The importance of tracking key performance indicators in business can simply not be understated. Most business owners already understand that KPIs are incredibly important for the success of their company. In a business setting, tracking key performance indicators will help you figure out how your company is doing, and whether you need to make any adjustments in your business model.
Then, most businesses also adopt the SMARTER framework for setting up appropriate goals. Unless your goals are realistic, attainable, and measurable, it’s going to be difficult for you to track the performance of key indicators. However, what about the different types of benchmarking? Here’s why that’s important.
What Is Benchmarking?
Before we get started, it’s important to focus on what benchmarking really is. In essence, benchmarking is a simple way to measure the performance of your business and the success of your teams in general. By comparing the processes of the organization to another organization, or even one department with another, you can figure out how you are doing.
Benchmarking is essential for determining the norms of the industry, and it will help you figure out how your company is doing. Similarly, you can also compare processes from one department to another, and then figure out whether one department is lacking in efficiency or productivity.
As you can understand, benchmarking is essential for the growth of your business. It is going to help you create a standard for performance that you can then emulate and introduce to different departments. Businesses all over the globe use benchmarking in order to figure out how they are performing.
Types of Benchmarking
There are six different types of benchmarking, and each of these are going to help you figure out a different element of work. In the following paragraphs, we shall talk about the most common types of benchmarking in use.
- Internal Benchmarking
This one is extremely simple to understand. You take a task and compare it with another similar task or process that is being performed in the company. Basically, all it takes is the simple ability to determine the metrics for different systems. This is going to help you figure out whether the KPIs are on track and assess them properly.
This is an extremely effective form of benchmarking as it can help in setting standards that are adopted throughout the company. More importantly, it also helps figure out whether the standards are being met, and it’s going to trim problems and make the environment more productive.
- External Benchmarking
As the name suggests, external benchmarking is all about comparing the processes of your company with another organization, most probably a competitor. This is slightly more complicated because you are going to have to access industry data that might not be readily available. Obviously, a competitor won’t be willing to talk to you about their internal processes.
However, you should know that if possible, implementing external benchmarking in your company could yield a variety of benefits. You can easily understand how your business is doing on a bigger scale, and it will also help you identify different points of weakness that you can overcome.
By evaluating and assessing your company’s performance with that of your competitors, you will be able to figure out what you are doing wrong, and how you can overcome these issues.

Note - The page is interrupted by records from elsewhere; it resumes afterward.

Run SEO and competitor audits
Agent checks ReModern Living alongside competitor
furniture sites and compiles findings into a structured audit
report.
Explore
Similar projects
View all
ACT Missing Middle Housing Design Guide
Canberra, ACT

- Competitive Benchmarking
Competitive benchmarking is often considered to be an offshoot of external benchmarking. This type of benchmarking primarily focuses on comparing internal systems and processes to those of your competitors. Again, this form of benchmarking is incredibly important for a variety of reasons.

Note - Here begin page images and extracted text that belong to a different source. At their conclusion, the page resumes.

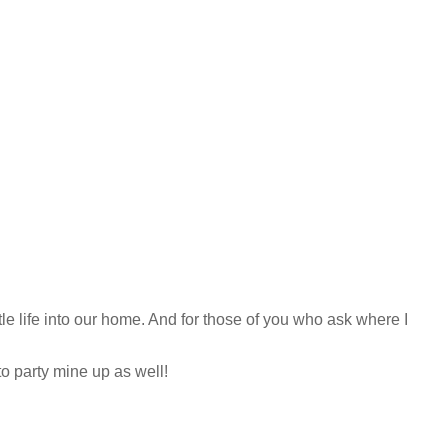
tle life into our home. And for those of you who ask where I
o party mine up as well!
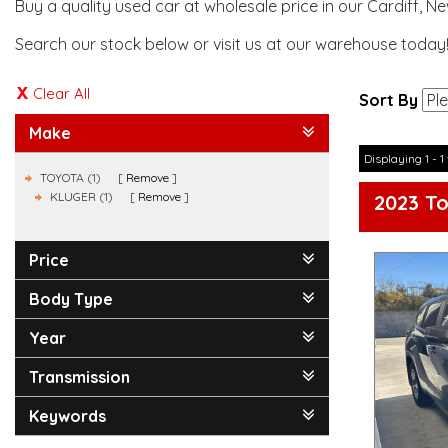
Buy a quality used car at wholesale price in our Cardiff, N
Search our stock below or visit us at our warehouse today
Clear All
Sort By
Make
Displaying 1 - 1 
TOYOTA (1)
Remove
KLUGER (1)
Remove
2023 T
Price
Body Type
Year
Transmission
Keywords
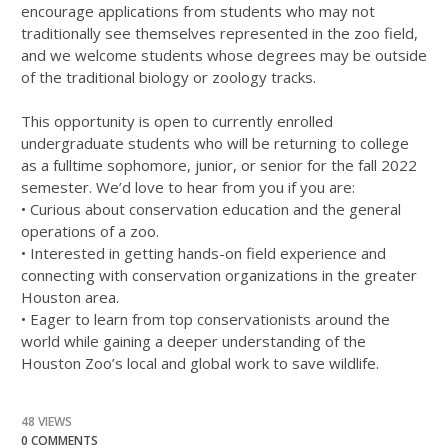
encourage applications from students who may not
traditionally see themselves represented in the zoo field,
and we welcome students whose degrees may be outside
of the traditional biology or zoology tracks.
This opportunity is open to currently enrolled
undergraduate students who will be returning to college
as a fulltime sophomore, junior, or senior for the fall 2022
semester. We’d love to hear from you if you are:
• Curious about conservation education and the general
operations of a zoo.
• Interested in getting hands-on field experience and
connecting with conservation organizations in the greater
Houston area.
• Eager to learn from top conservationists around the
world while gaining a deeper understanding of the
Houston Zoo’s local and global work to save wildlife.
48 VIEWS
0 COMMENTS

First of all, it helps you identify what you are doing wrong and what another competitor is doing right that they are able to succeed in the same industry as you. This is also going to help you figure out how to increase consumer satisfaction by following and tracking different metrics, and then comparing them with the competition.
- Performance Benchmarking
Performance benchmarking is focused primarily on the performance of the business. This involves tracking different KPIs and metrics in the business in order to compare different outcomes with modern-day standards. The focus is on making sure that the company continues to update their standards and improve their performance regularly instead of getting complacent.
The focus of performance benchmarking lies solely on the improvement of different business functions over a specific period of time. The underlying assumption is that with the passage of time, more efficiency in performance is going to allow benchmarks to rise, and the company must adapt to that increase accordingly.
- Practice Benchmarking
Then, you have practice benchmarking. Practice benchmarking relates to the processes and the practices adopted by the business. The procedures and controls within the business are responsible for analyzing business data and figuring out how teams and departments are making use of different technologies in order to achieve their goals.
One of the most common ways to start benchmarking practices is to set up process mapping. This will help you figure out any gaps in the performance of your business and plug them.
- Strategic Benchmarking
This is a form of external benchmarking that focuses on a strategic analysis of competitors and how they rose to success. The focus lies on figuring out the kind of strategies employed by these businesses. For instance, what is the reason behind the success of a competitor’s marketing campaigns?
By benchmarking different things, a company can come up with a unique strategy that emulates the success of other competitors and then implementing these techniques and processes within their company.
The Importance of Feedback in Benchmarking
When it comes to benchmarking, one of the worst mistakes that you can make is to undermine the importance of feedback. Feedback, especially that of your employees and your customers, can give you important insights into how your business is performing.
For instance, if the customers believe that the customer support team is doing a good job, you know that they are handling complaints and queries on time. Similarly, if you believe that sales are low as compared to the previous quarter, you can then focus on implementing new strategies to help enhance the growth of your team.
These are just a few simple things that can help you improve benchmarking in your teams and improve the overall standard of business in your company.